Mittelschwaebische Nachrichten
Selbstfahrer
Eben noch wurde das erwartungsfrohe „Selbst ist der Mann“, dieses alte Heimwerker-Motto, um ein erwartungsfrohes „Selbst ist die Frau“ergänzt, da scheint schon beides nicht mehr zu gelten. Mit 120 rast uns der Selbstfahrer als ein Selbstläufer entgegen, der ja nur ein Teil ist unter all den selbstständigen Kameraden, die dem Menschen alles und noch mehr abnehmen, so dass dieser gar keinen Anlass mehr hat zu Selbstbewusstsein, weil er die Dinge beherrscht. Bald übernimmt der Selbstfahrer das Steuer, und wenn er doch einmal das Geschwindigkeitsgebot übertritt, dann steht da bestimmt gleich eine Kamera mit Selbstauslöser.

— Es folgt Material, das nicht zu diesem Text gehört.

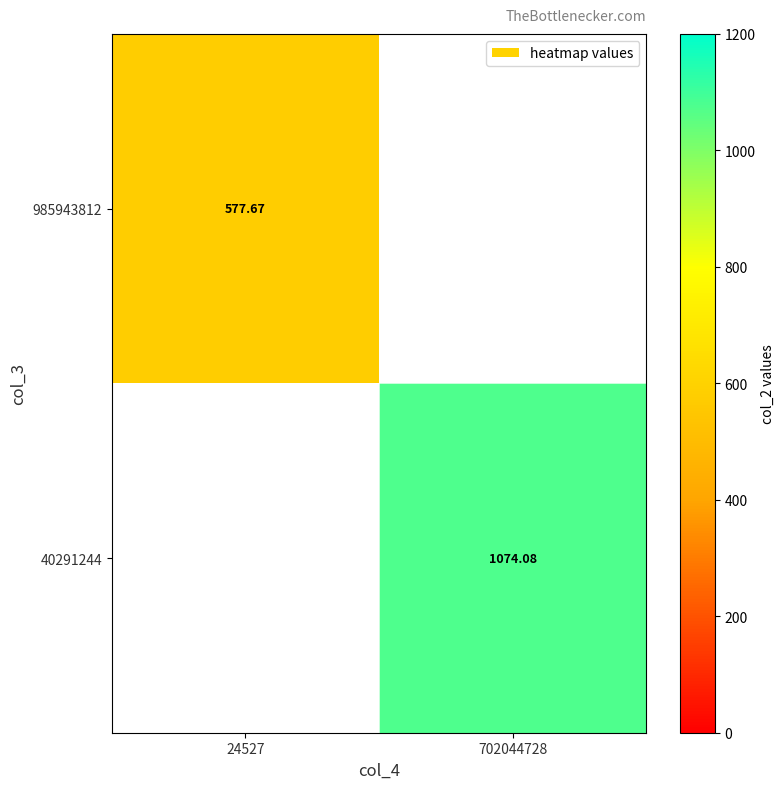

Rank the categories by 40291244 value from lowest to highest.

24527, 702044728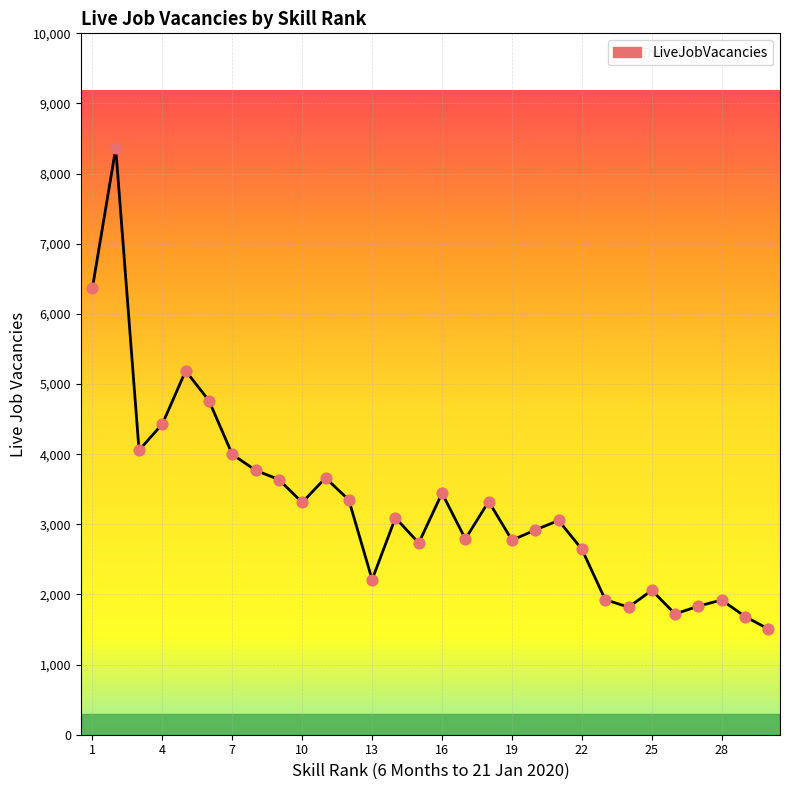

What is the minimum value shown in the chart?

1508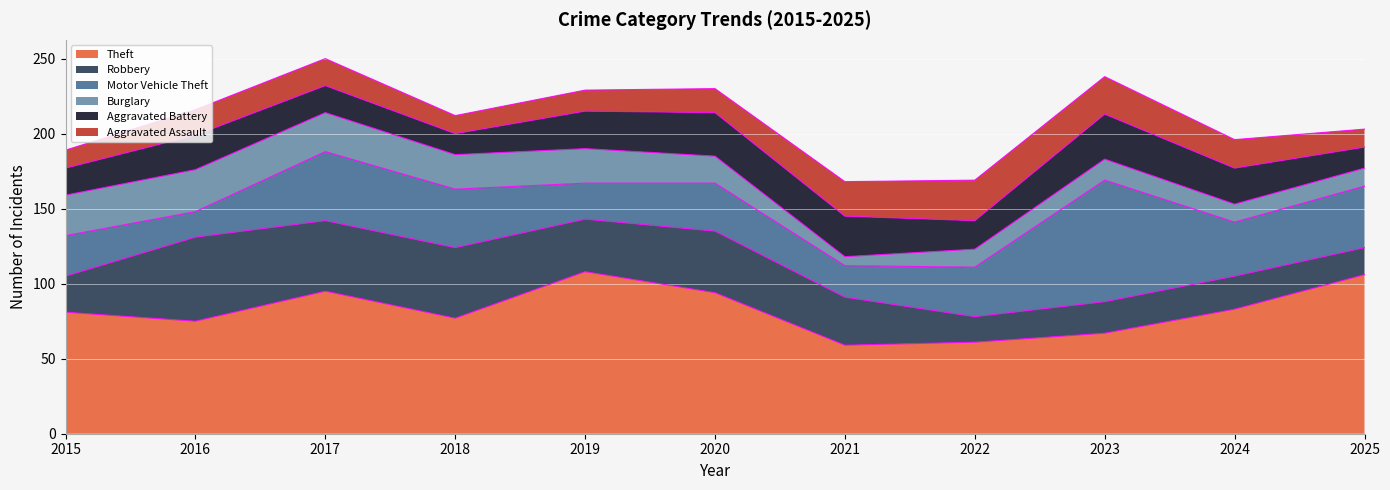

At which label does Aggravated Battery first exceed 23?

2019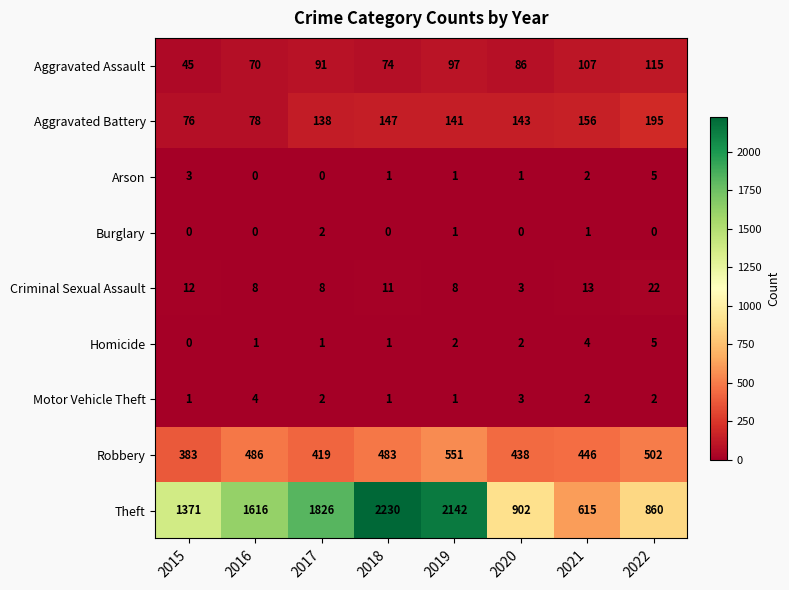

At how many categories does at least one series exceed 589?

8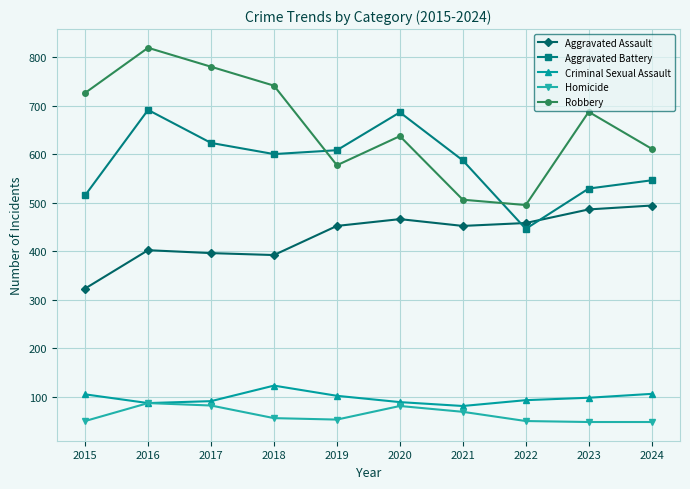

True or false: Homicide and Aggravated Battery cross at least once.

False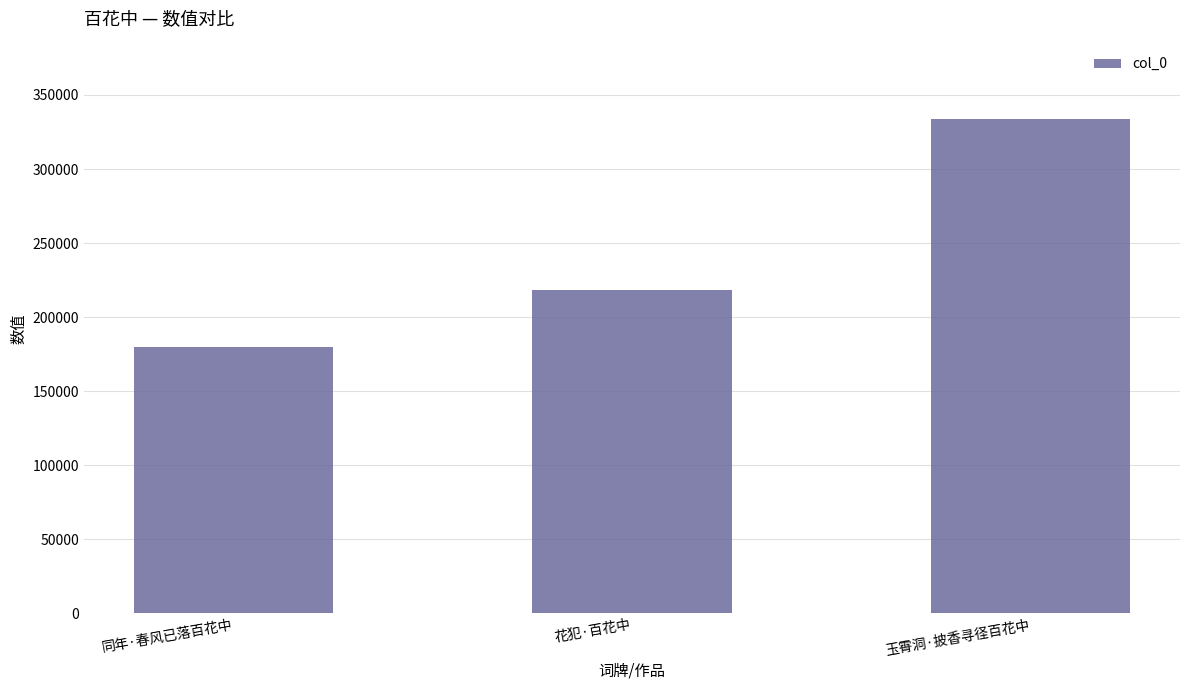

Rank the categories by value from highest to lowest.

玉霄洞·披香寻径百花中, 花犯·百花中, 同年·春风已落百花中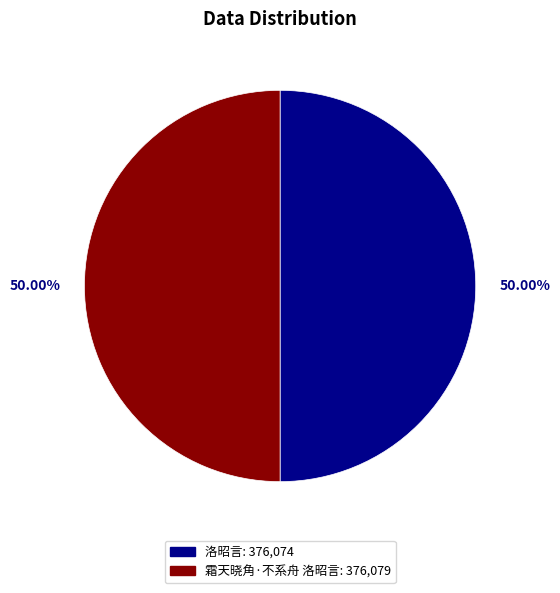

To the nearest percent, what is the average slice percentage?

50%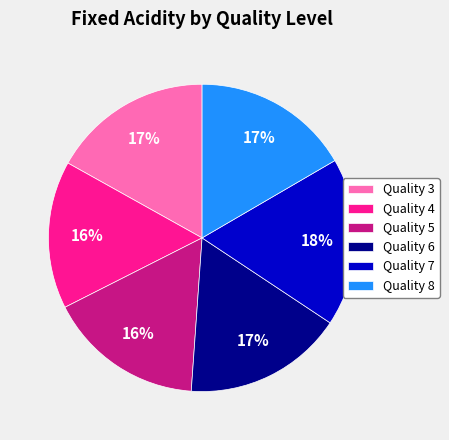

To the nearest percent, what is the average slice percentage?

17%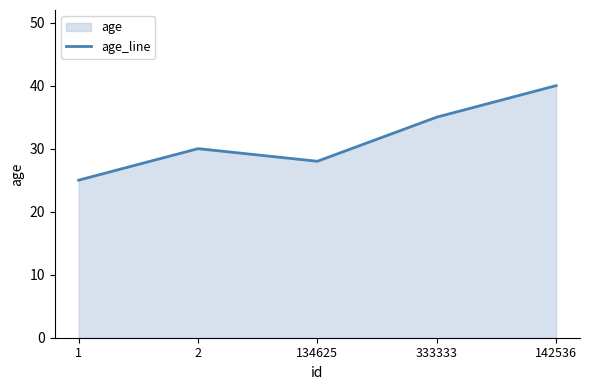

What is the label of the 5th point from the right?

1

Es gab eine Zeit, da wurde noch selbst gestrickt und selbst gebacken und selbst geschlachtet und selbst eingeweckt. Wenn aber heute das Wort selbst auftaucht, dann scheint man hundert pro davon ausgehen zu können, dass hinter dem selbst kein Schwein mehr steht. Mit dem Selbstlader fing es womöglich an, mit der Selbstschussanlage ging es weiter; heute haben wir – auf der friedlicheren Seite – sogar schon den selbstspielenden Flügel, der Lang Lang perfekt digital ersetzt – und auch unseren Wunsch, selbst die Hand anzulegen, um es dem Chinesen auf den Tasten nachzutun. Lang Lang bräuchte eigentlich gar nicht mehr eigenhändig um die Welt zu sausen; seine Kunst ist mittlerweile überall an echten Flügeln abrufbar. Würde quasi seine Auftritte auch deutlich billiger machen – jede Selbstbeschleunigung im Finalsatz, jede Selbstvergessenheit im Adagio.
Jetzt brauchen wir nur noch ein Selbst, das uns das Selbsthören abnimmt. Und das Selbststudium und die Selbstverwirklichung. Dann endlich sind wir selbstbestimmt.